[PROBLEM STATEMENT] Repeat the text of every item below word for word, leaving out the pictures.

[ENTRIES SUPPLIED]
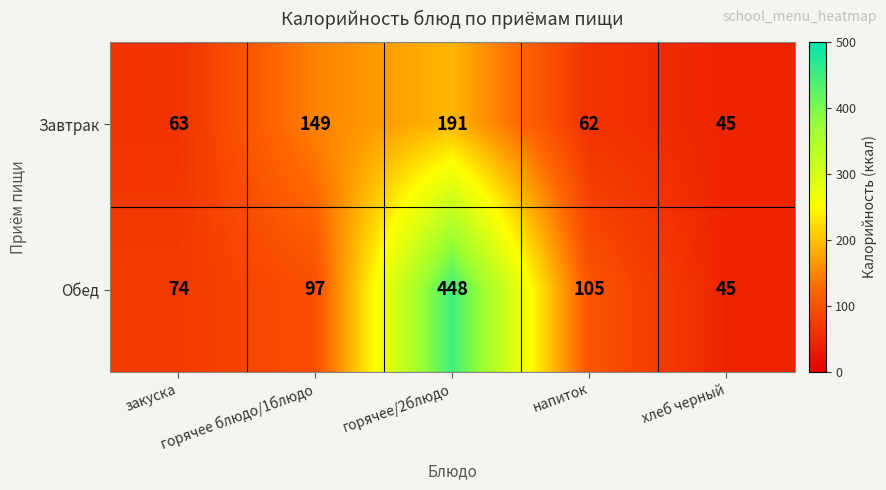

What is the maximum value shown in the chart?

448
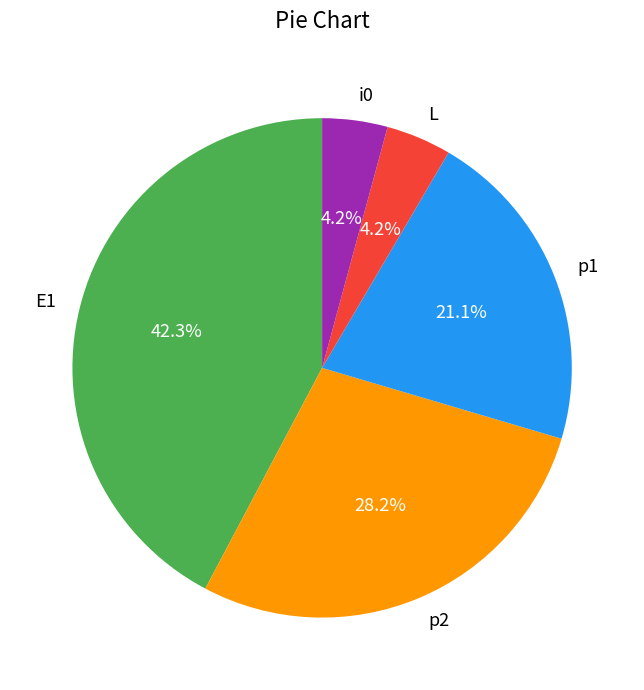

To the nearest percent, what is the difference between the largest and smallest slice percentages?

38%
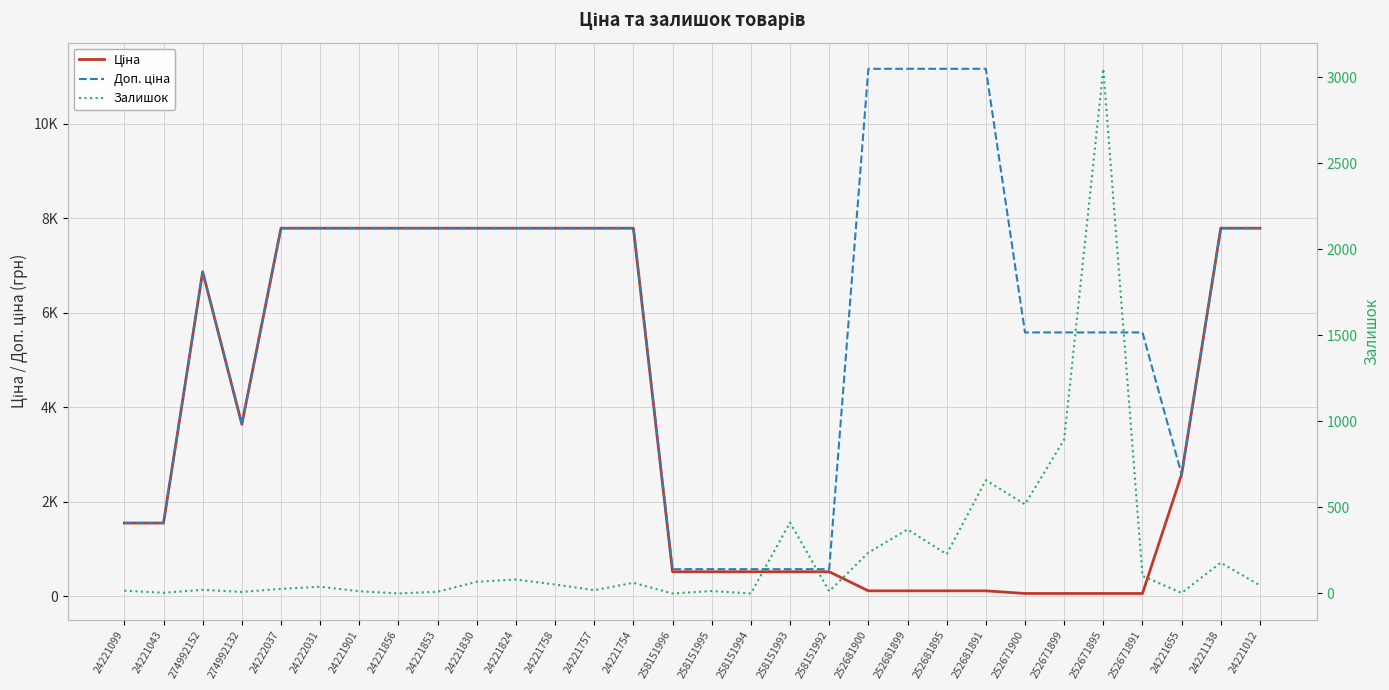

True or false: Ціна and Залишок intersect in this chart.

True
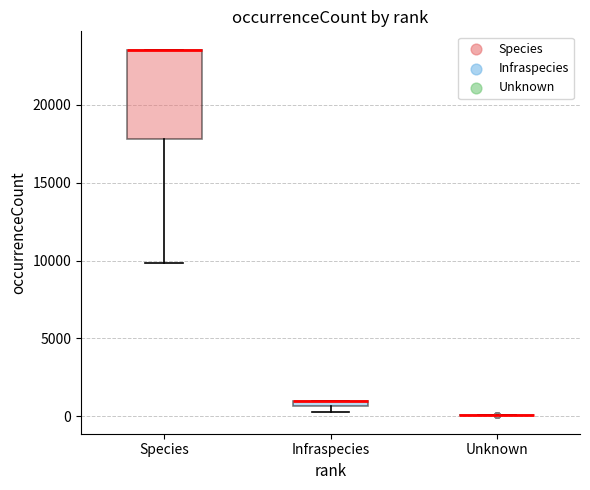

Which box is the tallest, from its lower edge to its upper edge?

Species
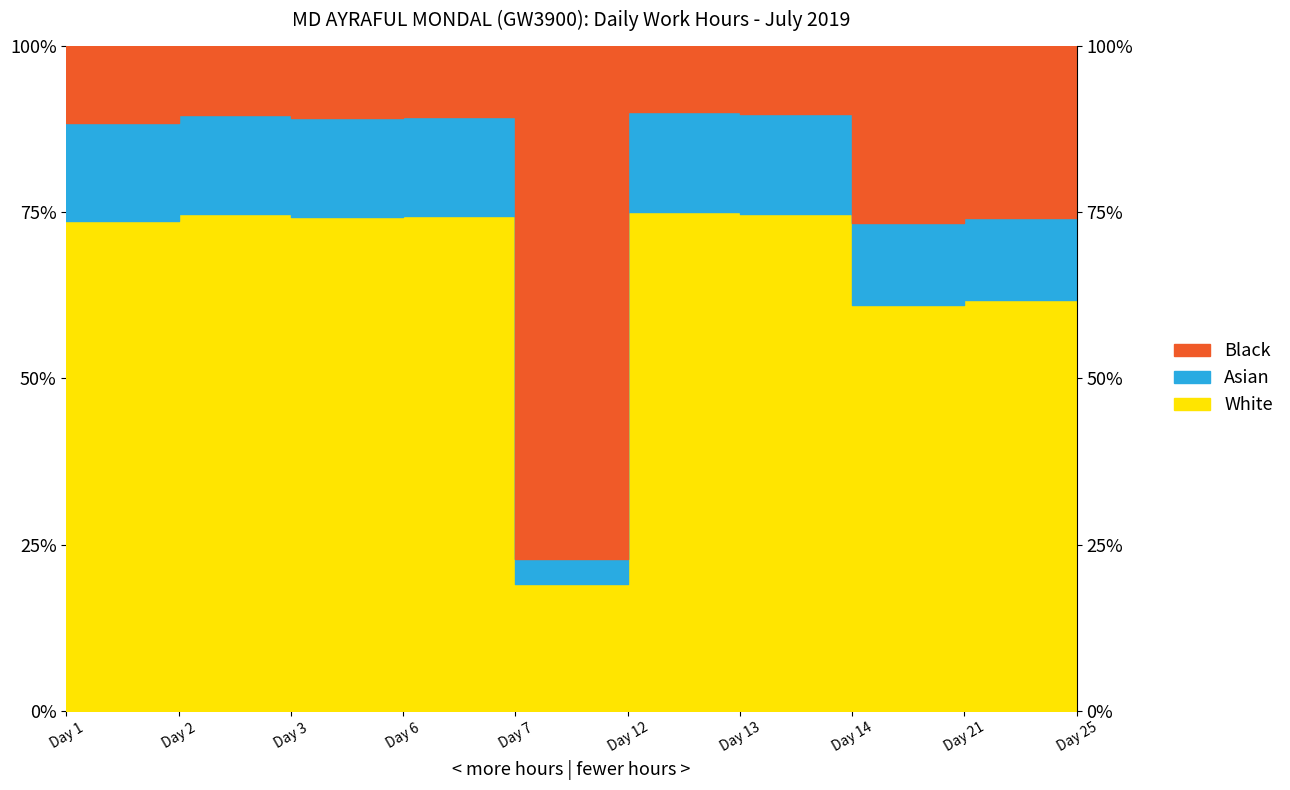

What value does the data have at Day 3?

74.2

[ANSWER TO THE PROBLEM]
What is the maximum value shown in the chart?

448

To the nearest percent, what is the difference between the largest and smallest slice percentages?

38%

True or false: Ціна and Залишок intersect in this chart.

True

Which box is the tallest, from its lower edge to its upper edge?

Species

What value does the data have at Day 3?

74.2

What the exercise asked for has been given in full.